Using traveler’s checks
Security is the main advantage of using traveler’s checks. Each check has a unique serial number and can only be cashed with photo identification. Fees are the main disadvantage. Banks charge you to get check and to cash them. You’re better off using a debit or travel card which lets you make cheap or free ATM withdrawals.
Paying with cash in Ecuador
Cash is king in Ecuador, which means you’ll need to have US currency on hand to pay for things at most places. If you want to limit the amount of cash you have on hand for security purposes, make sure you have one or more cards that you can use to withdraw cash from ATMs while on your trip.

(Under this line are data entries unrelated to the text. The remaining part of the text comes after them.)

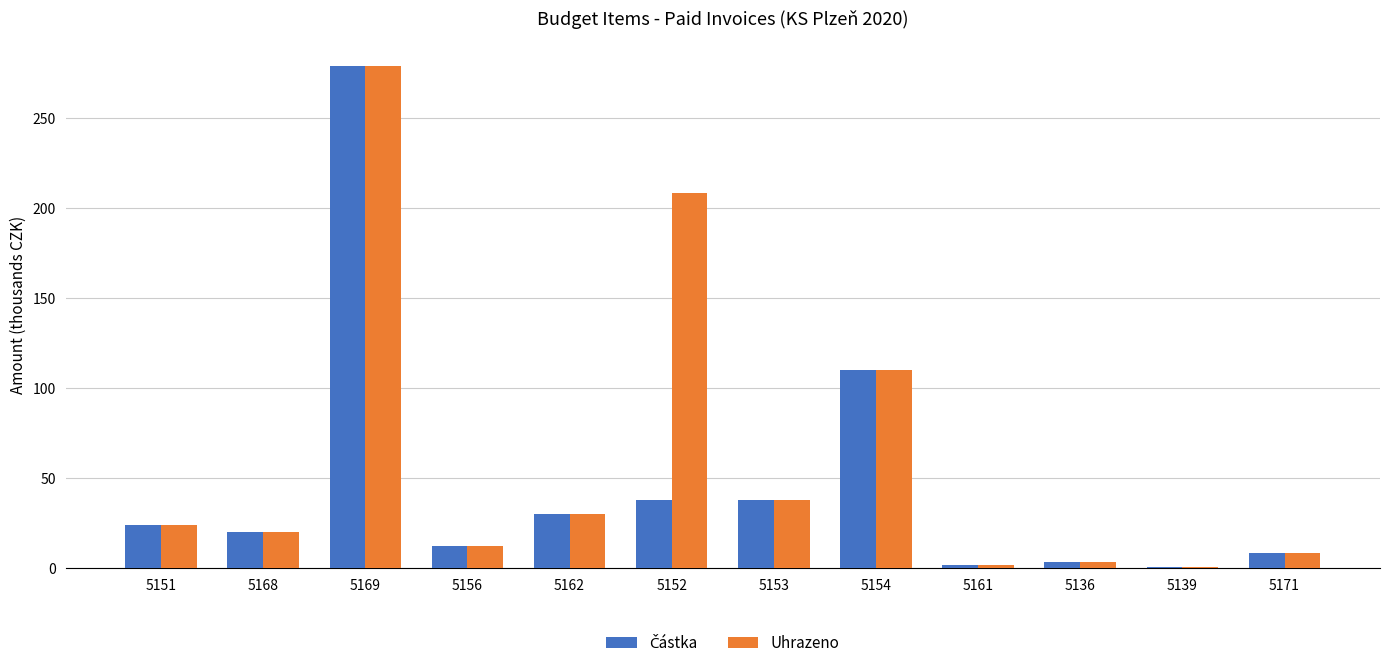

At which label is Uhrazeno closest to 139?

5154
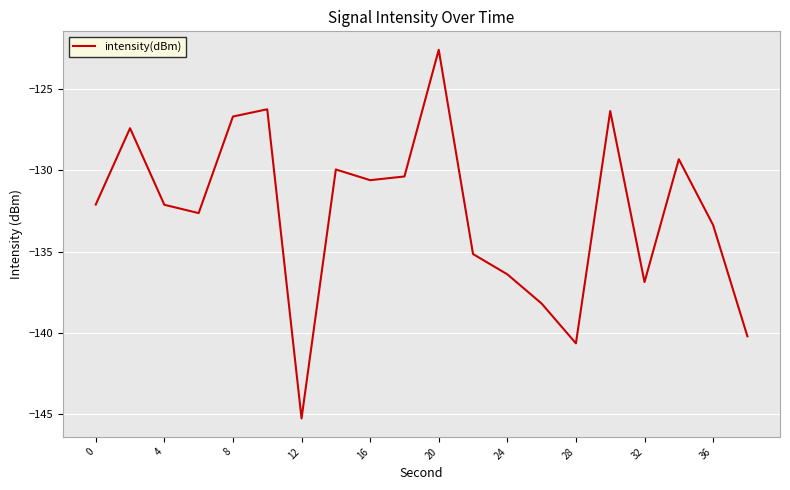

What is the minimum value shown in the chart?

-145.3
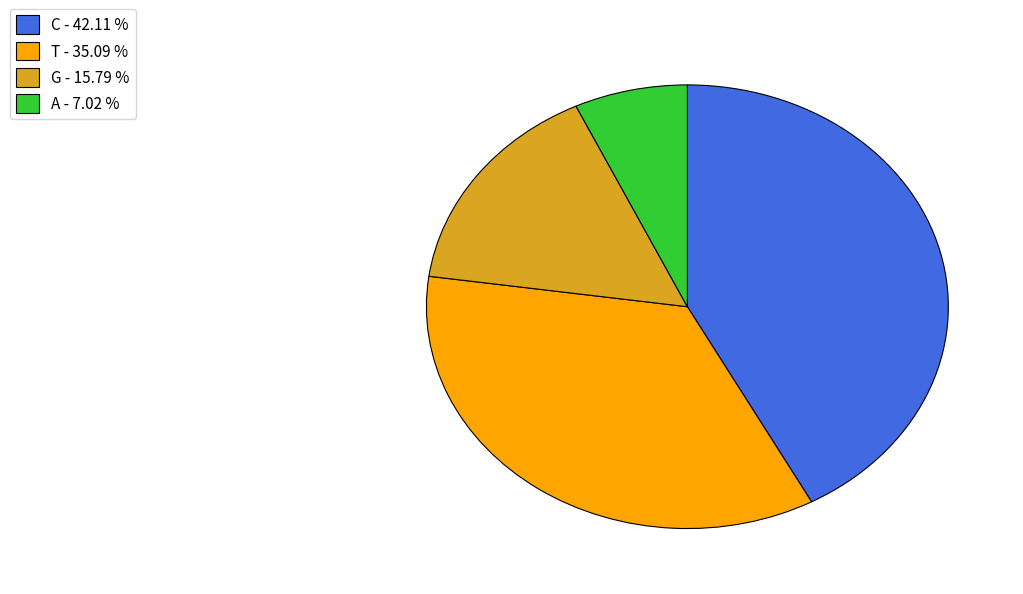

True or false: A accounts for 7% of the total.

True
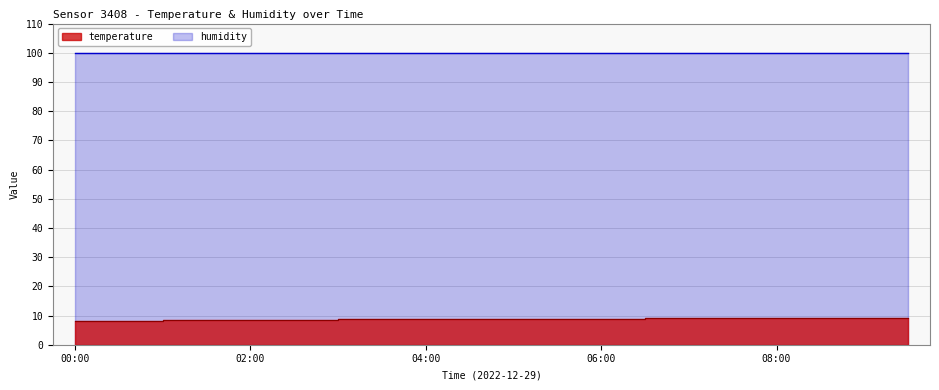

At which category does the chart reach its peak across all series?

09:30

Case study: Peter surfing the Ecuadorian coast
Peter recently backpacked across South America. He visited Colombia and traveled to the south of the continent. He started his trip in Esmeraldas, continued south to Guayaquil, Montanita and finally Quito before traveling to Peru. Peter spent one month in Ecuador in total.

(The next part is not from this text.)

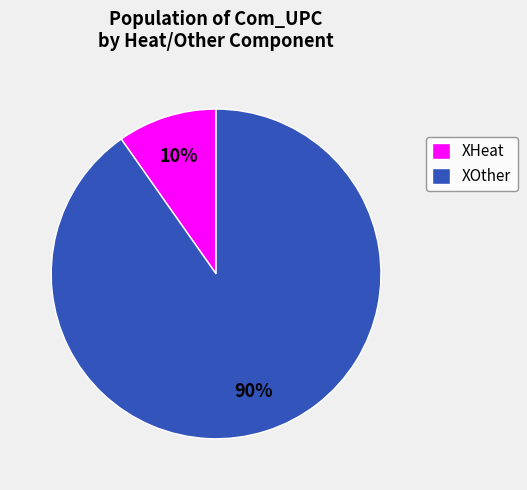

Count the number of slices in the pie.

2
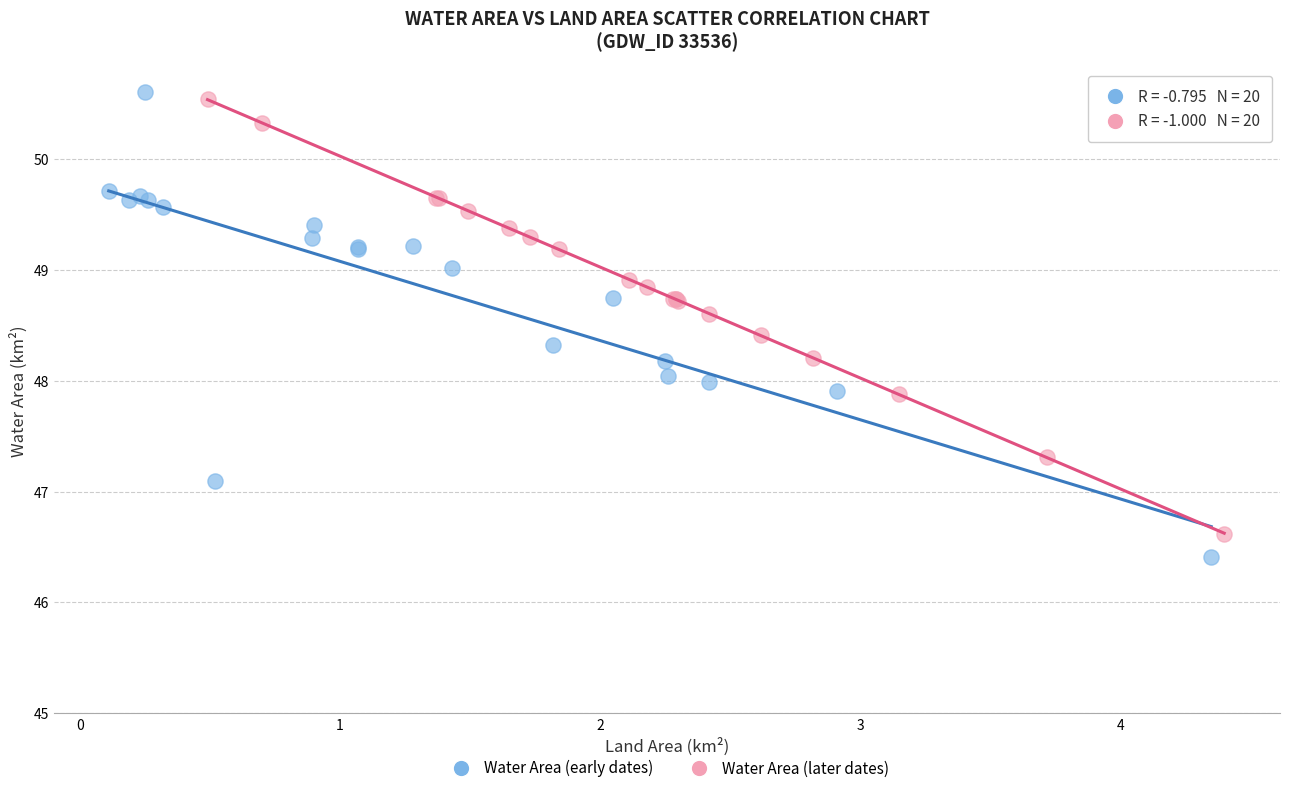

Which series reaches the maximum Y coordinate?

Water Area (early dates)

What cards did you take with you?
Peter took only a Simmons Visa® with him to Ecuador.
Where could you use your card?
Peter says he didn’t expect to be able to use his credit card much in Ecuador – excluding flights and one meal at a nice restaurant, every transaction on his trip was made in cash.
Hotels he stayed at (especially in places such as Esmeraldas, Atacames and Montanita), meals and drinks, and travel between towns and cities all had to be paid for using cash. Peter says he didn’t spent much time in the urban centres of Quito and Guayaquil, but he expects more businesses are setup to accept card payments in these places.

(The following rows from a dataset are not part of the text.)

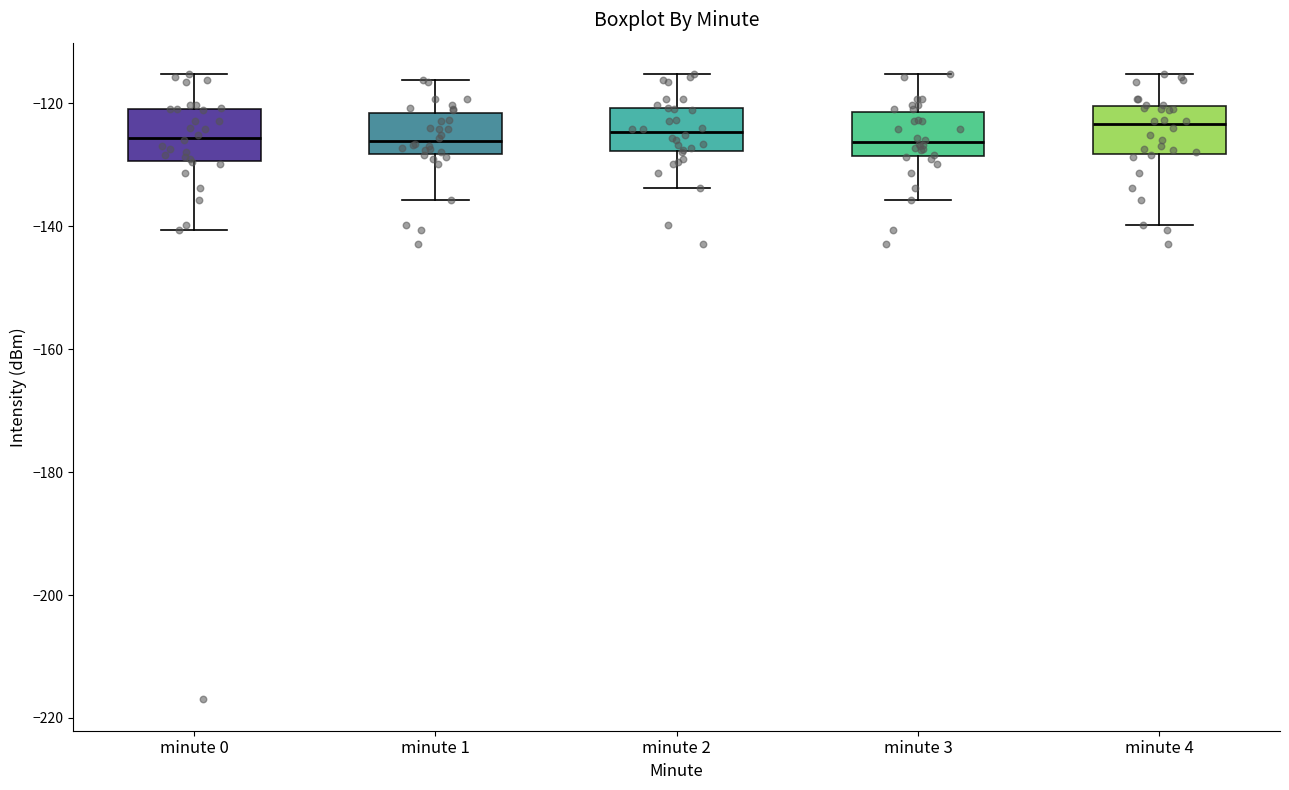

Reading left to right, transcribe this box plot: for each box, give where its median line is, the range the box spans, and where its two whiskers end, as read against the y-axis. The values are not printed on the chart, so give them approximately, as read against the axis.

minute 0: median -126, box -130 to -120, whiskers -140 to -116
minute 1: median -126, box -128 to -122, whiskers -136 to -116
minute 2: median -124, box -128 to -120, whiskers -134 to -116
minute 3: median -126, box -128 to -122, whiskers -136 to -116
minute 4: median -124, box -128 to -120, whiskers -140 to -116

What about ATM withdrawals?
Peter says he regularly made ATM withdrawals in Ecuador as everything was cash only. The most common ATMs he saw were operated by the Bank of Guayaquil. He says he withdrew $300 at a time from whichever ATM machine he could find. He paid an international ATM withdrawal fee of $5 and a local ATM withdrawal fee of $1.50 every time.
Do you have any travel money tips?
- Plan ahead. He recommends making sure you transfer money to your savings account in advance so you can withdraw money when you need to. The Internet in Ecuador is shoddy and Peter says it’s hard to find a reliable connection (particularly on the coast).
- Everything is negotiable. Peter says not to be afraid to ask for a better price if you feel you’re being overcharged. Locals have been known to take advantage of travelers with a lack of knowledge from time to time.
Why we like: Travelex Money Card
Load GBP, EUR, CAD, AUD, JPY or MXN onto this prepaid travel money card and use it at millions of locations worldwide.
- Not linked to your bank account for safety.
- Convert currency with a 5.50% foreign exchange fee
- Contactless payments
- Reload, withdraw, or replace your card for free.
If you’re travelling from Peru, Colombia or Brazil and you have sols, pesos or reals, you can exchange the money to US dollars at some restaurants and hotels. You may not pay a commission on the transaction, but the rate will be much worse than what you can get a bank.
Buying currency in the US
No need. Ecuador uses the US dollar, so you don’t have to do much before you leave the country – just bundle up your greenbacks. There are no restrictions to the amount of cash you can bring with you to Ecuador.
There are many ATMs in Ecuadorian cities and key tourist destinations if you run out of money. ATM withdrawals may be subject to the Visa and Mastercard international exchange rate, which is often better than what you can get exchanging money in other ways.
Why you’ll need a combination of travel money options
A combination of cards and cash is the best way to approach any overseas trip. You’ll need cash for most transactions in Ecuador, especially if you’re traveling down the coast. Whichever combination of products you take with you to Ecuador, be sure to spread your budget across a few different cards and always have some cash for emergencies.
But if Ecuador is just one stop on a South American vacation, think about how you’re going to spend money in other currencies during the rest of your trip.